=== Your instructions ===
Each line that has the string "board" must be copied from the records below.

=== Material for this task ===
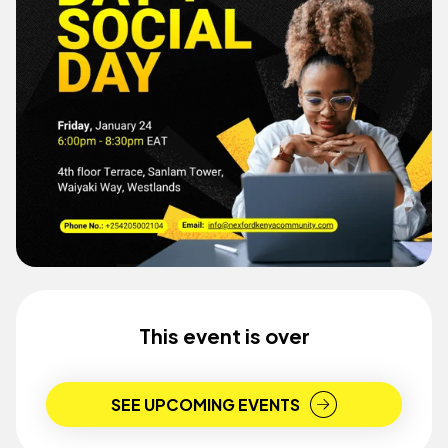
This event is over
SEE UPCOMING EVENTS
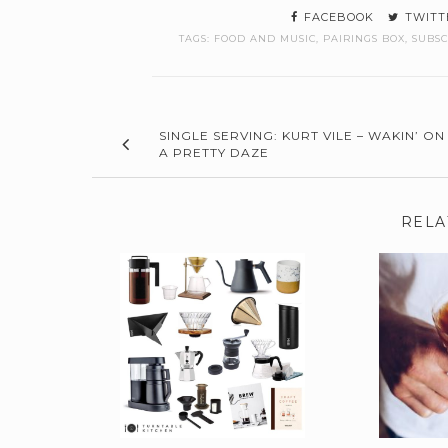
FACEBOOK
TWITT
TAGS:
FOOD AND MUSIC
,
PAIRINGS BOX
,
SUBSC
SINGLE SERVING: KURT VILE – WAKIN’ ON
A PRETTY DAZE
RELA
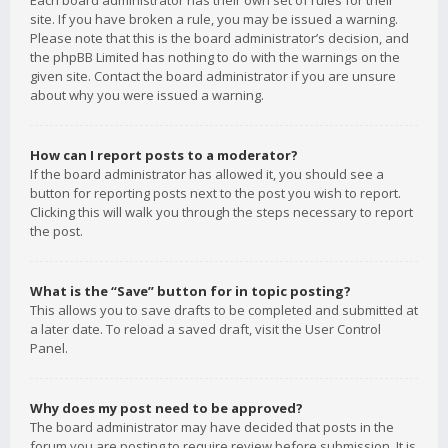
Each board administrator has their own set of rules for their
site. If you have broken a rule, you may be issued a warning.
Please note that this is the board administrator’s decision, and
the phpBB Limited has nothing to do with the warnings on the
given site. Contact the board administrator if you are unsure
about why you were issued a warning.
How can I report posts to a moderator?
If the board administrator has allowed it, you should see a
button for reporting posts next to the post you wish to report.
Clicking this will walk you through the steps necessary to report
the post.
What is the “Save” button for in topic posting?
This allows you to save drafts to be completed and submitted at
a later date. To reload a saved draft, visit the User Control
Panel.
Why does my post need to be approved?
The board administrator may have decided that posts in the
forum you are posting to require review before submission. It is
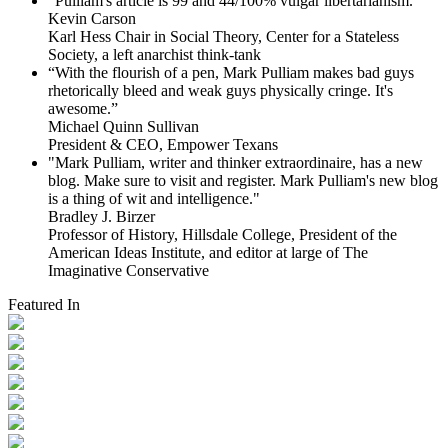
"Pulliam's article is 99 and 44/100% vulgar libertarianism."
Kevin Carson
Karl Hess Chair in Social Theory, Center for a Stateless
Society, a left anarchist think-tank
“With the flourish of a pen, Mark Pulliam makes bad guys
rhetorically bleed and weak guys physically cringe.
It's
awesome.”
Michael Quinn Sullivan
President & CEO, Empower Texans
"Mark Pulliam, writer and thinker extraordinaire, has a new
blog. Make sure to visit and register. Mark Pulliam's new blog
is a thing of wit and intelligence."
Bradley J. Birzer
Professor of History, Hillsdale College, President of the
American Ideas Institute, and editor at large of The
Imaginative Conservative
Featured In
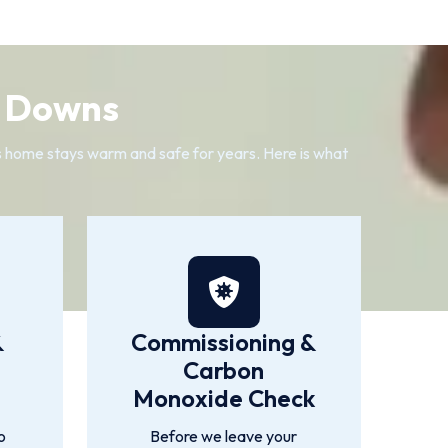
m Downs
s home stays warm and safe for years. Here is what
&
Commissioning &
Carbon
Monoxide Check
o
Before we leave your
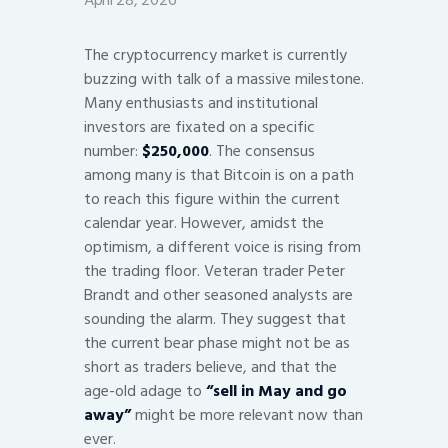
April 28, 2026
The cryptocurrency market is currently
buzzing with talk of a massive milestone.
Many enthusiasts and institutional
investors are fixated on a specific
number:
$250,000
. The consensus
among many is that Bitcoin is on a path
to reach this figure within the current
calendar year. However, amidst the
optimism, a different voice is rising from
the trading floor. Veteran trader Peter
Brandt and other seasoned analysts are
sounding the alarm. They suggest that
the current bear phase might not be as
short as traders believe, and that the
age-old adage to
“sell in May and go
away”
might be more relevant now than
ever.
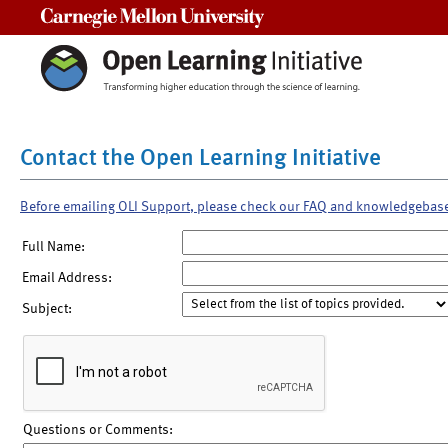
Carnegie Mellon University
Contact the Open Learning Initiative
Before emailing OLI Support, please check our FAQ and knowledgebas
Full Name:
Email Address:
Subject:
Questions or Comments:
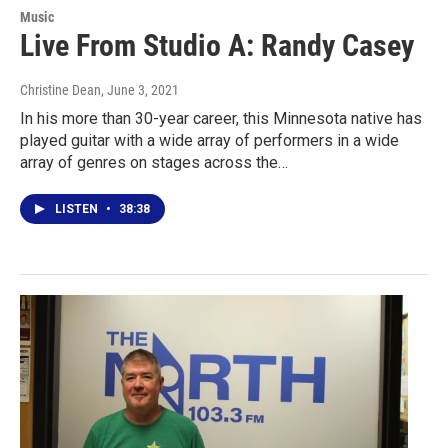
Music
Live From Studio A: Randy Casey
Christine Dean
, June 3, 2021
In his more than 30-year career, this Minnesota native has
played guitar with a wide array of performers in a wide
array of genres on stages across the…
LISTEN
•
38:38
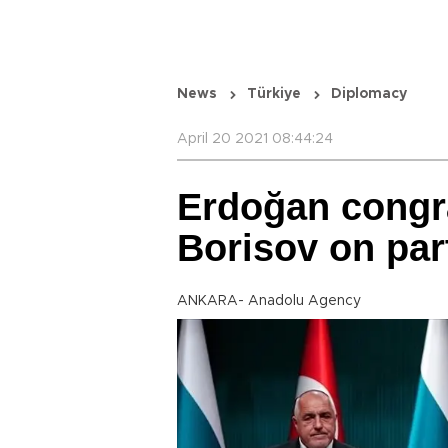
News
Türkiye
Diplomacy
April 20 2021 08:44:24
Erdoğan congra
Borisov on par
ANKARA- Anadolu Agency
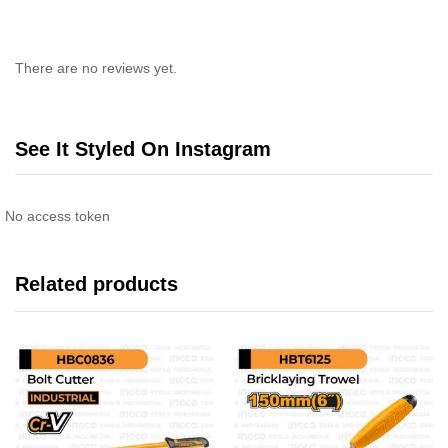
There are no reviews yet.
See It Styled On Instagram
No access token
Related products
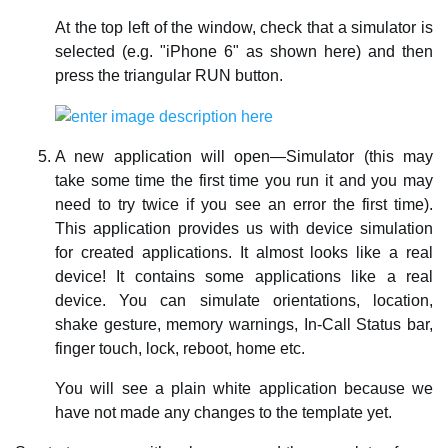
At the top left of the window, check that a simulator is
selected (e.g. "iPhone 6" as shown here) and then
press the triangular RUN button.
A new application will open—Simulator (this may
take some time the first time you run it and you may
need to try twice if you see an error the first time).
This application provides us with device simulation
for created applications. It almost looks like a real
device! It contains some applications like a real
device. You can simulate orientations, location,
shake gesture, memory warnings, In-Call Status bar,
finger touch, lock, reboot, home etc.
You will see a plain white application because we
have not made any changes to the template yet.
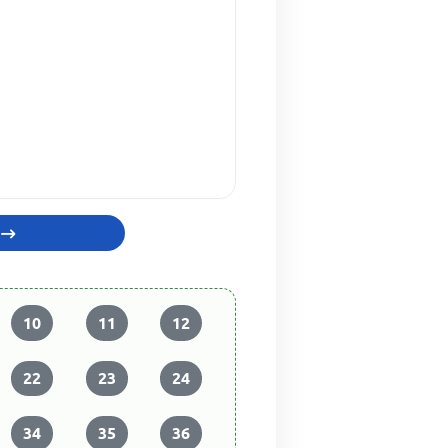
10
11
12
22
23
24
34
35
36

=== Written response ===
Each board administrator has their own set of rules for their
Please note that this is the board administrator’s decision, and
given site. Contact the board administrator if you are unsure
If the board administrator has allowed it, you should see a
The board administrator may have decided that posts in the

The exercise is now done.